Puis, il remercie également les autorités académiques. C’est en général par cet ordre ‘inverse’ comme dit Ramadan lui-même, qu’il remercie les personnes qui ont contribué à l’organisation de la conférence, exprimant par cela son appréciation pour le travail ardent des étudiants et accentuant que cela vaut plus que le statut social. En décrivant l’ampleur de la conférence, il ajoute à

l’importance de l’événement et renforce le lien avec son audience.

Ramadan rappelle le public, comme il le fait souvent pendant ses conférences, qu’il a une fatwa personnelle : il est interdit d’applaudir pendant sa lecture. Ce n’est pas bon pour la réflexion et ce n’est pas bon pour son égo non plus. Il souligne que le sujet de la soirée est important et mérite toute l’attention du public, et même de la méditation profonde. Il s’agit d’un discours qui va être exigeant et constructif, aussi bien au niveau personnel et spirituel qu’intellectuel.

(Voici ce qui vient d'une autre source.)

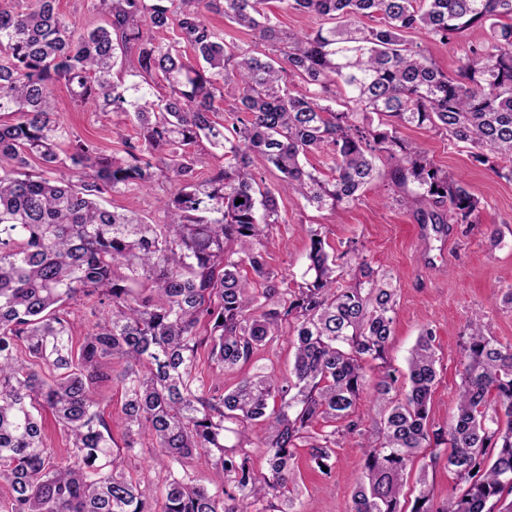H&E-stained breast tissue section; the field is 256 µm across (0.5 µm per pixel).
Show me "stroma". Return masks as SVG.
<instances>
[{"label": "stroma", "instance_id": "35a3bbf8", "mask_svg": "<svg viewBox=\"0 0 512 512\" xmlns=\"http://www.w3.org/2000/svg\"><path fill=\"white\" fill-rule=\"evenodd\" d=\"M484 38L480 28L453 44L427 40L421 33L414 36L448 73L458 69L469 45ZM52 94L58 115L76 135L97 142L106 153L119 150L112 114L75 109L64 84L53 86ZM401 135L437 167L462 177L480 201L478 223L451 225L446 241L435 239L430 248H423L416 214L392 199L389 167L383 162L380 178L361 199L337 211L316 209L296 197H279L280 222L267 239L266 252L276 280L291 288L302 280L314 229L336 251L356 243L373 268L389 272L398 287L399 304L387 359L394 367L405 368L420 333L433 332L439 362L430 416L435 424L445 426L455 414L462 345L471 320L481 318L492 336L512 344V305L503 301L501 293L512 284V179L475 162L470 149L449 144L430 128L409 127ZM336 456V467L326 477L312 469L308 447L296 448L299 512H348L362 477V450L351 439L337 449Z\"/></svg>", "mask_w": 512, "mask_h": 512}]
</instances>
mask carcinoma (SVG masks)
Segmentation results:
<instances>
[{
  "label": "carcinoma",
  "instance_id": "carcinoma-1",
  "mask_svg": "<svg viewBox=\"0 0 512 512\" xmlns=\"http://www.w3.org/2000/svg\"><path fill=\"white\" fill-rule=\"evenodd\" d=\"M89 2L103 24L77 25L56 0L0 10V116L13 117L0 120V512H300L294 448L308 443L328 475L339 439L363 435L355 408L368 385L380 413L363 435L364 475L349 512H512V345L473 322L455 420L437 427L431 331L409 353L404 397L390 396L395 371L384 365L374 380L366 372L367 361L385 360L394 331L388 277L361 257L341 282L348 252L328 251L315 231L303 283L284 290L263 244L279 223L277 196L335 210L358 200L382 159L420 223L437 233L475 223L480 201L462 179L399 132L430 127L470 145L493 171L508 163L512 176V0H276L315 24L288 35L271 0ZM208 12L250 43L226 40ZM474 27L486 38L453 74L410 39L422 31L448 44ZM117 66L138 81L118 90ZM58 82L75 106L119 118L122 156L61 122ZM229 83L238 96L226 106ZM370 113L379 127L364 123ZM202 140L218 164L199 182L200 157L188 147ZM316 151L331 154L328 178L302 162ZM257 157L278 182L257 180ZM160 183L168 192L157 198L158 224L103 206ZM78 300L109 309L77 337L69 305ZM286 328L293 378L257 367L224 386V373ZM202 354L215 369L209 384L197 371ZM109 381L123 389L115 417L95 394ZM46 410L71 442L63 455L47 448ZM228 422L242 437L264 424L265 473L254 472L243 444H224ZM114 424L124 429L117 450ZM146 438L160 464L155 484L129 470ZM441 446L463 487L436 507L427 470ZM419 457L408 509L404 488ZM201 465L224 482L200 483Z\"/></svg>",
  "mask_w": 512,
  "mask_h": 512
}]
</instances>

Ramadan met en exergue que son discours n’est pas dangereux pour ceux qui sont pour l’inclusion, et explique pourquoi il dit cela : parce qu’en France, pays des droits de l’Homme, ‘un pays qui a beaucoup d’influence sur vous’, il y a eu, pendant les dernières dix années, seulement deux universités où il a pu donner une conférence. Il est donc heureux que les universités marocaines l’invitent, ‘même si dans certaines universités, on reste un tout petit peu trop influencé par un vent qui vient de Paris’. Le Maroc devra se déterminer pour la liberté académique et de débat. Il remercie donc encore une fois les autorités qui l’accueillent ce soir.

Après, Ramadan attaque le sujet de sa conférence : « islam et valeurs entre universalité et

spécificité ». J’essayerai de donner un résumé de sa lecture ici. Le cadre de la soirée étant important, le contenu du discours l’est bien sûr aussi, d’autant plus puisque la plupart des sympathisants marocains de Ramadan ne lisent pas ses livres, mais assistent uniquement à ses conférences et consultent les vidéos d’autres conférences. Bien que les thèmes abordés par Ramadan dans ses conférences correspondent aux thèmes sur lesquels il écrit dans ses livres, la forme dans laquelle sa vision sur ces thèmes est transmise est différente. C’est pourquoi il est important de connaître le discours de ces lectures et les accents qui y sont mis.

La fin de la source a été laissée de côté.